Reality of Real Estate
Michael LaCour-Little Discusses Today's Market
November 3, 2009
By Pamela McLaren
Michael LaCour-Little
Michael LaCour-Little, co-director of Cal State Fullerton’s Real Estate and Land Use Institute, recently discussed how things are shaping up in the California residential real estate market.
A member of Cal State Fullerton’s faculty since 2006, LaCour-Little formerly served as executive vice president of the American Real Estate and Urban Economics Association and was mortgage banking executive at Citigroup and Wells Fargo prior to joining CSUF. His recent study “Follow the Money: A Close Look at Southern California Foreclosures”<insert: LaCour-LittleForeclosurePaper.pdf> was widely covered by the Orange County Register, the Wall Street Journal and other media.
Q: How is the home real estate market doing?
Things seem to be improving and we are seeing evidence of slight increases in home prices; however, the inventory of the foreclosure process is still growing. Bear in mind that California has always been more volatile than other markets, so there is some risk going forward particularly if the job situation does not stabilize soon. Will the market come back the way it did in the late 1990s? That depends on whether people leave California and what happens with the economy.

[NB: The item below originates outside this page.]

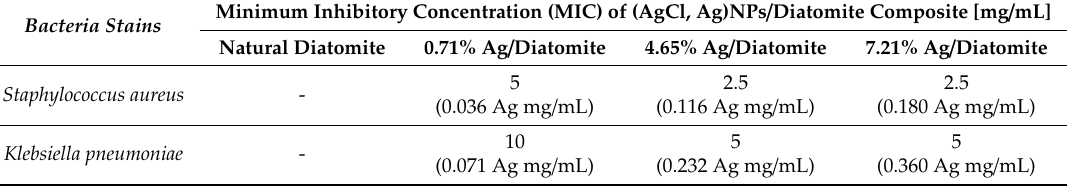
Table 3. Minimal inhibitory concentrations of (AgCl, Ag)NPs / diatomite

Q: Are there certain areas of the market that are doing better or worse?
Right now, the market is bifurcated. Lower cost homes are selling briskly but, million-dollar homes are languishing on the market — they just aren’t moving. Much of this is due to financing issues. A friend at one of the major banks recently told me that in some markets, lenders are asking for a 40 percent down on the higher-priced homes.

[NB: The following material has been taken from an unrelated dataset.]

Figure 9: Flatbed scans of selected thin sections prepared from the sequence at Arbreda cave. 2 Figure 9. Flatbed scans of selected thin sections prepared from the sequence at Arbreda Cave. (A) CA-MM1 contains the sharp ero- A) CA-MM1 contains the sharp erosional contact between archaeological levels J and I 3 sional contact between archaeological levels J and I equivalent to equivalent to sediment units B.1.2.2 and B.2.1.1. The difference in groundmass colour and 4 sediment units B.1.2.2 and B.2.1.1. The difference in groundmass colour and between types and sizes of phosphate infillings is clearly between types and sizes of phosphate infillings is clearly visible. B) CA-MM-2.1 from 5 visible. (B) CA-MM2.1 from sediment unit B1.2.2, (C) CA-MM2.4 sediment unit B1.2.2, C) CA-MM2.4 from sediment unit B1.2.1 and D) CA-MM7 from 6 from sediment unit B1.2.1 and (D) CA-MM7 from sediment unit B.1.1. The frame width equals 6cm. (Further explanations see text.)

There also is concern about the multifamily housing segment (apartment buildings). One theory going around is that, as the market improves, renters with better finances will take advantage of lower prices and become homeowners leading to higher vacancies and a reduction in the quality of the pool of renters. And defaults and foreclosures are up, especially in small multifamily properties.
Q: A year ago, you said that if people own their homes, can manage their current mortgage debt and have no immediate need to sell or refinance, they shouldn’t panic. Is that still true?
It’s still true that panic is not a useful strategy; however, now may be a good time to consider refinancing as mortgage rates have come down to below 5 percent in many cases. But, be prepared for long delays and lots of requests for documentation from your lender. And, taking cash out in a refinancing will be much harder than it used to be. For those considering buying a home, if you can document your income and have the funds necessary for a down payment, now is definitely a time when there are good deals out there. But again, patience is required, especially if you are buying a short sale or REO (bank-owned property).